◆ Extracted entries
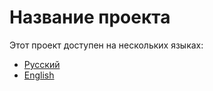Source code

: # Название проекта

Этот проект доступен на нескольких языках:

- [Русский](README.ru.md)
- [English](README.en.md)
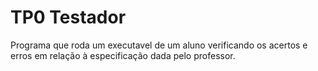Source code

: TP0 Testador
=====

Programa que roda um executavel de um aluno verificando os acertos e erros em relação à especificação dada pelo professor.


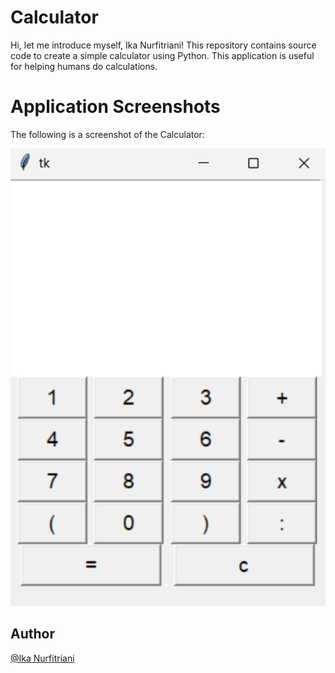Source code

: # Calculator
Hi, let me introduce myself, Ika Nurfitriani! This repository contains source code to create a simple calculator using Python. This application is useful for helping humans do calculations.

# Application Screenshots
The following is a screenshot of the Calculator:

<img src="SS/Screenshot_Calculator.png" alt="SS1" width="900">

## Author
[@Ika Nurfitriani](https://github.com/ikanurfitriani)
...
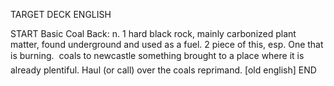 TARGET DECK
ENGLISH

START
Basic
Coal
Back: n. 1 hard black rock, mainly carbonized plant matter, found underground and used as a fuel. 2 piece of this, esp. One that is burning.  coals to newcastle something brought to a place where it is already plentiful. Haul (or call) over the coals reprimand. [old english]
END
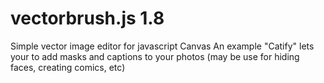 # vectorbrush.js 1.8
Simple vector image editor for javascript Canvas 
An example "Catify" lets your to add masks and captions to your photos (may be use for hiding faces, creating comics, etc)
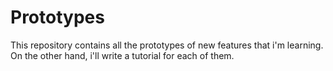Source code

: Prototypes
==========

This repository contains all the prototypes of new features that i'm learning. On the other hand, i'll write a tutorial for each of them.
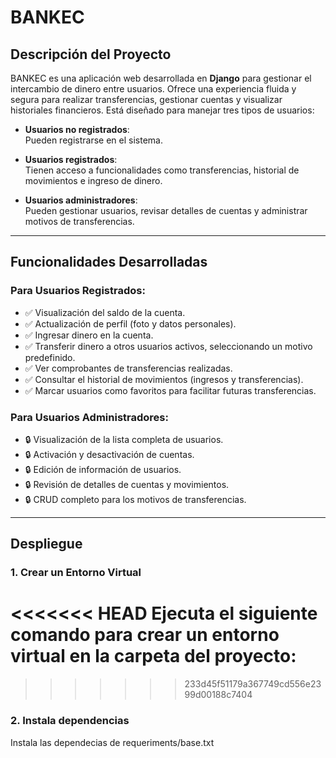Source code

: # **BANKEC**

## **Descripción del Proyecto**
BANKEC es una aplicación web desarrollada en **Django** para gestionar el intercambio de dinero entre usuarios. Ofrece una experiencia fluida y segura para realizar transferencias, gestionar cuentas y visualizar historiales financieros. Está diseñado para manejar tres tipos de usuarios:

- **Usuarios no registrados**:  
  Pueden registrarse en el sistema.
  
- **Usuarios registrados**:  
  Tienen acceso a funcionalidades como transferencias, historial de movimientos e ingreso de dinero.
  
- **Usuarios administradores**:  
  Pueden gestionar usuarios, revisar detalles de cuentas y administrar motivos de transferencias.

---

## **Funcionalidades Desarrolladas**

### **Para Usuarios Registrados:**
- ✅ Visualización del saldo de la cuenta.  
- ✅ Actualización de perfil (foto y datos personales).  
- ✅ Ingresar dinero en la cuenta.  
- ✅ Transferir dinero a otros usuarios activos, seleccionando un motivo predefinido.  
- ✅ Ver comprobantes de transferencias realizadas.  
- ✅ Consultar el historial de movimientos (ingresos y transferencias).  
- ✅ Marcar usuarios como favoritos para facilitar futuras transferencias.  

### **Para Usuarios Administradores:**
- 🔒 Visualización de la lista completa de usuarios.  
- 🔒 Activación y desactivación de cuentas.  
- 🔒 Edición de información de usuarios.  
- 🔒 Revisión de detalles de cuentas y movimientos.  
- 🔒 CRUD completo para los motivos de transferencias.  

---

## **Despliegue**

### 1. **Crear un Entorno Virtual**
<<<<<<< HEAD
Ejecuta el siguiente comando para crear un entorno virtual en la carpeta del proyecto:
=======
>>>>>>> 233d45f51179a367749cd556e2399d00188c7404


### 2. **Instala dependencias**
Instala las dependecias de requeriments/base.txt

◆ Goal of the exercise
Using the entries above, give back exactly the line containing "## **Despliegue**", the line containing "Instala las dependecias", and every line between them, and nothing else.

◆ Solution
## **Despliegue**

### 1. **Crear un Entorno Virtual**
<<<<<<< HEAD
Ejecuta el siguiente comando para crear un entorno virtual en la carpeta del proyecto:
=======
>>>>>>> 233d45f51179a367749cd556e2399d00188c7404


### 2. **Instala dependencias**
Instala las dependecias de requeriments/base.txt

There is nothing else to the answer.